La oscuridad se cernió sobre mi alma cuando te vi partir y no habrá de amanecer de nuevo hasta que tú vuelvas.
Envuelta en su sudario blanco, acompáñame la soledad. Se sienta a mi lado y me observa mientras escribo esta carta que no podré enviar, pues desconozco amor, dónde te hallas. Es ella mi musa, quien acomoda su espalda contra la mía en esta eterna noche fría, quien me acuna en su regazo y entona cánticos tristes y llenos de lamentos, hasta que el sueño se apodera de mí.
Incluso entre los brazos de Morfeo lloro tu pérdida como una niña huérfana, hambrienta del pan de tu calor; y no habré quizá de encontrar paz ya nunca en el mundo de los vivos. Mas una última esperanza, esa que dicen nunca se pierde, me impide también abandonarme a la muerte, y el terror a perder la conciencia al llegar al inframundo, el miedo a que también me sea arrancado tu recuerdo del corazón, hace que rehuya incluso el descanso eterno.
Afuera llueve, y es tan grande mi tormento, que afuera lluevo yo. Mi ser discurre por los canalones, mi ser se arrastra por la tierra, mi ser gotea, se deja caer desde las ramas más altas de los árboles, que empiezan a marchitarse por culpa del invierno, y se quiebra en mil pedazos al chocar contra el suelo. Mi dolor lo inunda todo, y como el agua de lluvia, llega a todos los rincones, sirviéndome así de consuelo e impidiendo que pueda consolarme.

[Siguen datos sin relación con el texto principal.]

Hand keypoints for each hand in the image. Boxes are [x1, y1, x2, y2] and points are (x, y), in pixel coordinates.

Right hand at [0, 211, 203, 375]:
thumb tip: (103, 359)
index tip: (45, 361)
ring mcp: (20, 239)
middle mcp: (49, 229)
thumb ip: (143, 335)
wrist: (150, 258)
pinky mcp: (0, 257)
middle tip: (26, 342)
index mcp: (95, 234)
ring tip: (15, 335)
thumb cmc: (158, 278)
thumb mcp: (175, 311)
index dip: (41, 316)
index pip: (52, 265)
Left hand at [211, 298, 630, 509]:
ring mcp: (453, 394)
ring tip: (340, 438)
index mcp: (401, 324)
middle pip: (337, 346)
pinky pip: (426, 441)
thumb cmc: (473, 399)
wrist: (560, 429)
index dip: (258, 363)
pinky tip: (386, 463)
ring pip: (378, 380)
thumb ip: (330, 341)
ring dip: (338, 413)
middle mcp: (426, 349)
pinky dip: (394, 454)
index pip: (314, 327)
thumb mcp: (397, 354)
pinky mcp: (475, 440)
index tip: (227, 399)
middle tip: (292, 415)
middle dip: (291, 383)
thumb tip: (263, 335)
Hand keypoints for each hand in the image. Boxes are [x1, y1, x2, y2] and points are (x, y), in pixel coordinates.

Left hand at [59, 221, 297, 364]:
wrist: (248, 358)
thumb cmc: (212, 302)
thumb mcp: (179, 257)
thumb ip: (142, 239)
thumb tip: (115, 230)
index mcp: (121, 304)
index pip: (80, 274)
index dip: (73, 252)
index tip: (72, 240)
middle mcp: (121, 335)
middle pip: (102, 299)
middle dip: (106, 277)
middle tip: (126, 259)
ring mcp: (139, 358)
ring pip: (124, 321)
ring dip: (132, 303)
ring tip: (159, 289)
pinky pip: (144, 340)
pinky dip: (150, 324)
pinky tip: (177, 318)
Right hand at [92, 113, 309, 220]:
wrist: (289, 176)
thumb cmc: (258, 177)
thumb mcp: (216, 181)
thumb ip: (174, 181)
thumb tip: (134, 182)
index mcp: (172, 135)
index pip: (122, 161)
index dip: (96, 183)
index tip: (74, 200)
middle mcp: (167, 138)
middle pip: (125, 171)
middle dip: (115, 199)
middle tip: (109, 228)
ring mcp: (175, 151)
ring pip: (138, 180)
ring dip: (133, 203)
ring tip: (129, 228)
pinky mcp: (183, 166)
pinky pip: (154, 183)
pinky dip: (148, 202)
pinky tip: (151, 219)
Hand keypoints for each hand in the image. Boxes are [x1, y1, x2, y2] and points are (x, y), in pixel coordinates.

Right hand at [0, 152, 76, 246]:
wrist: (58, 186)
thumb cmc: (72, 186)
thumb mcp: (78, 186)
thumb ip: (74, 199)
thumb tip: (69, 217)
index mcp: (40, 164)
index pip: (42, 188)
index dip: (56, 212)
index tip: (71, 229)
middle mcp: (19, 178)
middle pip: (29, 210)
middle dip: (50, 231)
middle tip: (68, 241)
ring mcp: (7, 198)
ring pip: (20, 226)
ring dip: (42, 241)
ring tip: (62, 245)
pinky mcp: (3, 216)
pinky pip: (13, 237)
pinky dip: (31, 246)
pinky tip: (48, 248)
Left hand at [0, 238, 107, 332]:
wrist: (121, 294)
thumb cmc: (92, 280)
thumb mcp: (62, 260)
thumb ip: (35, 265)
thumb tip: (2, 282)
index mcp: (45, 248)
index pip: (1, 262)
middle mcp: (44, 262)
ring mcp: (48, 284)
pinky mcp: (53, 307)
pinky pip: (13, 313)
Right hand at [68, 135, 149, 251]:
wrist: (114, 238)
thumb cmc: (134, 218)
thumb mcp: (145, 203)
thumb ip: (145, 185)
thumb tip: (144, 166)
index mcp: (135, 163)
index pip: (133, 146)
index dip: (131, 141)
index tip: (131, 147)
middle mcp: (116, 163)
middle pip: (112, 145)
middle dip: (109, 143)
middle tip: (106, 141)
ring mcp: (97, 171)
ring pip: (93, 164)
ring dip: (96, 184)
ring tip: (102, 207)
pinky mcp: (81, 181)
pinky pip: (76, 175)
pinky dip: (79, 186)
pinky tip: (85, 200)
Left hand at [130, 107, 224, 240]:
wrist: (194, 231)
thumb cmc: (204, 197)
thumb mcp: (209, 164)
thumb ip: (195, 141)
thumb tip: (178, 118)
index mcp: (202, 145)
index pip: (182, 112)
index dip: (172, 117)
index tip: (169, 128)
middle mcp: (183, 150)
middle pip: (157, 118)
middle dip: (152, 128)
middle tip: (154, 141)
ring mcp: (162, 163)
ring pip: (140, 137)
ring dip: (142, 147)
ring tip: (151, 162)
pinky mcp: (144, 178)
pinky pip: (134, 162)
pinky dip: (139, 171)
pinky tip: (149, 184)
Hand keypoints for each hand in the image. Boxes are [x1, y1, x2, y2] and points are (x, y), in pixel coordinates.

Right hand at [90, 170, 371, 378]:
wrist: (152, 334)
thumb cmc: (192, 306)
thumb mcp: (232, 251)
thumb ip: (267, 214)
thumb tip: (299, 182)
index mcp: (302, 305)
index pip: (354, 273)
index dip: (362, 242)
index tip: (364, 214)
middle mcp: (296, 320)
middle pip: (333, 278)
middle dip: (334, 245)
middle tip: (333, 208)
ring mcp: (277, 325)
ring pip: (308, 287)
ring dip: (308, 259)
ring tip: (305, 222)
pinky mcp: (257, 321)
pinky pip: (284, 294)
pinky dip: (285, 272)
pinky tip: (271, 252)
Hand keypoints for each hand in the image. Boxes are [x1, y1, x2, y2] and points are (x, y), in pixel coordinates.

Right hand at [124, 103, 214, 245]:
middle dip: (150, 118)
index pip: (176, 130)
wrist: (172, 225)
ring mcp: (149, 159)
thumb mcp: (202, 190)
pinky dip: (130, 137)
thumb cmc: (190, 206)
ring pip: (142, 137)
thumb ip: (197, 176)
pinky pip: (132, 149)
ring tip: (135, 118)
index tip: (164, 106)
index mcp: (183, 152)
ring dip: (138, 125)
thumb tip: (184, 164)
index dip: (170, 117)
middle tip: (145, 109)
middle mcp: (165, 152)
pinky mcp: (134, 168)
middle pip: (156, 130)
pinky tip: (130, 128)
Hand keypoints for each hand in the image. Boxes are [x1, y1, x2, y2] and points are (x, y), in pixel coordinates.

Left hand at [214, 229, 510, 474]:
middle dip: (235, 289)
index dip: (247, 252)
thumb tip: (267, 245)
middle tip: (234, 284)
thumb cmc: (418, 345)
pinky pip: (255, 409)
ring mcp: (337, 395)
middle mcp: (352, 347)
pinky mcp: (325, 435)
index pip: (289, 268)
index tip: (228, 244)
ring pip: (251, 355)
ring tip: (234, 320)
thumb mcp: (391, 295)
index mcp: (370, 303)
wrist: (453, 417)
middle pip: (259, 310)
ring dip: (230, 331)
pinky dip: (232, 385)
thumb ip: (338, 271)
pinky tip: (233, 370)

Con cada lágrima que escapa de entre mis párpados y resbala abrasando mi mejilla, tu imagen, que creía grabada a fuego en mis pupilas, pierde nitidez. Y hace tanto que marchaste, tanto que no te asomas a mis ojos, que a veces no soy capaz de invocar y traer ante mí el rostro de quien se llevó mi esencia y mi vida entre los pliegues de su negra capa. Y mi boca enmudece, si le ruego pronuncie tu bendito nombre…

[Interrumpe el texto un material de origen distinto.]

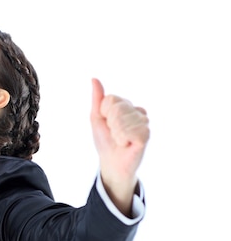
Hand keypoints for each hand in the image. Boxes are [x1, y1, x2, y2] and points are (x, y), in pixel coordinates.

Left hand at [90, 78, 149, 214]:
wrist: (110, 161)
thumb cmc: (104, 140)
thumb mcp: (96, 117)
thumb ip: (97, 99)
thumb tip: (94, 79)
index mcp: (125, 106)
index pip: (112, 99)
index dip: (104, 113)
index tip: (106, 124)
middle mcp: (136, 112)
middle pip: (118, 108)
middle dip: (110, 123)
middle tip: (113, 133)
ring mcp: (143, 123)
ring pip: (124, 120)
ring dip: (116, 133)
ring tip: (120, 140)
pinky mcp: (146, 135)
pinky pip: (132, 131)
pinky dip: (124, 139)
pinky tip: (127, 144)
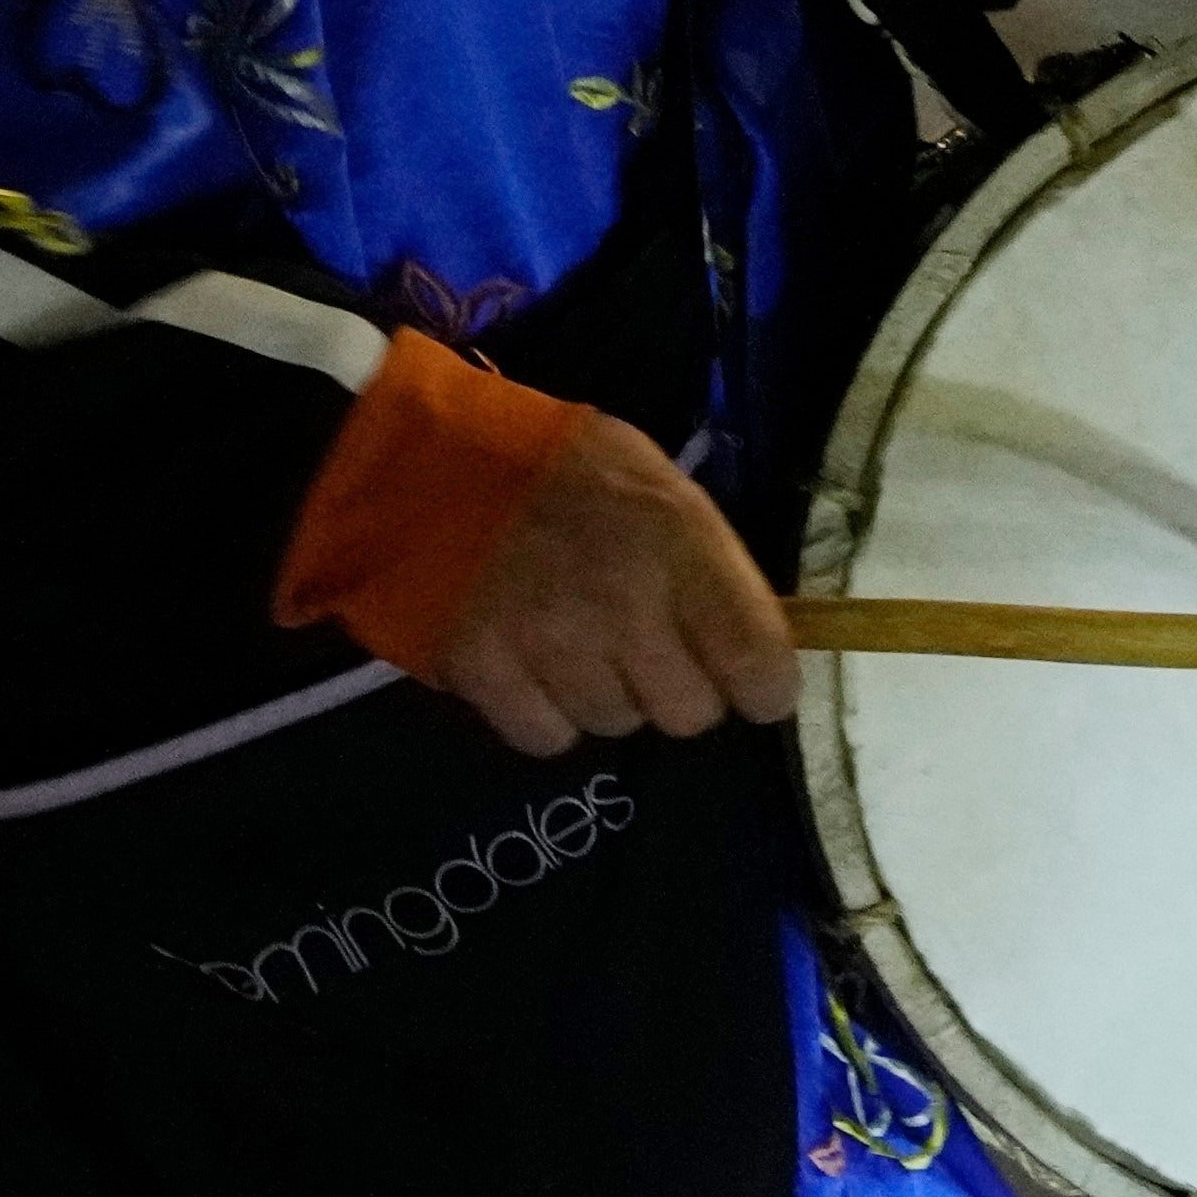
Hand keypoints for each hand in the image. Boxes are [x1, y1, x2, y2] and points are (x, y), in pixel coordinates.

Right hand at [430, 412, 795, 760]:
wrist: (430, 459)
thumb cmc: (562, 464)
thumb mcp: (660, 486)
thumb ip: (709, 565)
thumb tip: (752, 643)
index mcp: (678, 542)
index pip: (755, 659)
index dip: (765, 689)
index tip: (758, 688)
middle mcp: (622, 602)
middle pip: (688, 712)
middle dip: (682, 690)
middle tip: (657, 654)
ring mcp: (549, 643)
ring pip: (618, 724)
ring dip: (613, 697)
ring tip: (585, 644)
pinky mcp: (484, 673)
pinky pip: (547, 737)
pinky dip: (549, 714)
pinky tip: (538, 667)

Que detenga la rueda del mundo su eterno girar. Esta vagabunda del sufrimiento no quiere continuar su viaje. El aire es veneno ahora que tú ya no respiras conmigo: arde a su paso mi garganta y se tornan mis entrañas volátiles cenizas que no sé cuánto más podré retener, envueltas en el triste manto de mi cuerpo seco y ajado.

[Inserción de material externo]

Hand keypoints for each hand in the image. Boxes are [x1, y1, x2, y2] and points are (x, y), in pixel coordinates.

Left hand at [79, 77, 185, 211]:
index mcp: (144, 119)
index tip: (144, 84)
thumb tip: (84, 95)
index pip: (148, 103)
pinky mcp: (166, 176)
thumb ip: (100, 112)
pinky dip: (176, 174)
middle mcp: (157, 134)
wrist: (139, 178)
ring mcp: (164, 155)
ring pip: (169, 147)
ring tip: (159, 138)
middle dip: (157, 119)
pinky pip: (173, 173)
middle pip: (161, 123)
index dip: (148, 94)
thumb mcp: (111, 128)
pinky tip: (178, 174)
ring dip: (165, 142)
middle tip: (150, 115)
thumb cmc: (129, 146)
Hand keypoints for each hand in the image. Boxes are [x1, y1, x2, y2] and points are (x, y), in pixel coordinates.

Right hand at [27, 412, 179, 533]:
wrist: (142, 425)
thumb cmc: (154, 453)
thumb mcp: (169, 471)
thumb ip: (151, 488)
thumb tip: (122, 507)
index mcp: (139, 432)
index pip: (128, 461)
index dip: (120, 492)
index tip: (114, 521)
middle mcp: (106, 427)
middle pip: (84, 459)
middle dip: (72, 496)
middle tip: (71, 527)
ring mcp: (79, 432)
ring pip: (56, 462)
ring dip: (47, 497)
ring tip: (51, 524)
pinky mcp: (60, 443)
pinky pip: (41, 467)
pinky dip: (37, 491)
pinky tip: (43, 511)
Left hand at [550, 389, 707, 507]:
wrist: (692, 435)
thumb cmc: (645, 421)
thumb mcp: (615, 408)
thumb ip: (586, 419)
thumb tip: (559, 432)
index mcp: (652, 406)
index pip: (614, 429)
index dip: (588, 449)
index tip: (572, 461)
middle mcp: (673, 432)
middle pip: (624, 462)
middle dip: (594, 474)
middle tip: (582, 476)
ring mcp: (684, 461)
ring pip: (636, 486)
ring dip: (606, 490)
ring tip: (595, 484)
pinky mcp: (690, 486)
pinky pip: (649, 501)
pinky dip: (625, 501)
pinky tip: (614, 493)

“Vuelve” le grito al aire. “Vuelve que sin ti no hay vida y sin ti no muero”, le grito desesperada. Y suplico, y gimo y abatida caigo de nuevo y beso el suelo en que un día tú posabas tus pies. Mas el viento traicionero, no lleva hasta tus oídos mi suave letanía, y si lo hace, tú no le prestas atención.
Si existe un Dios yo le imploro que tu piel no acaricie otro pecho, que tu boca no encuentre otro sabor que aquel que yo le infundí con mis labios, que no repose tu cabeza en palma de mano extraña, y que escuches el río de llanto, contra cuya corriente ya no puede luchar más aquella que siempre habrá de quererte y por siempre aguardará tu regreso.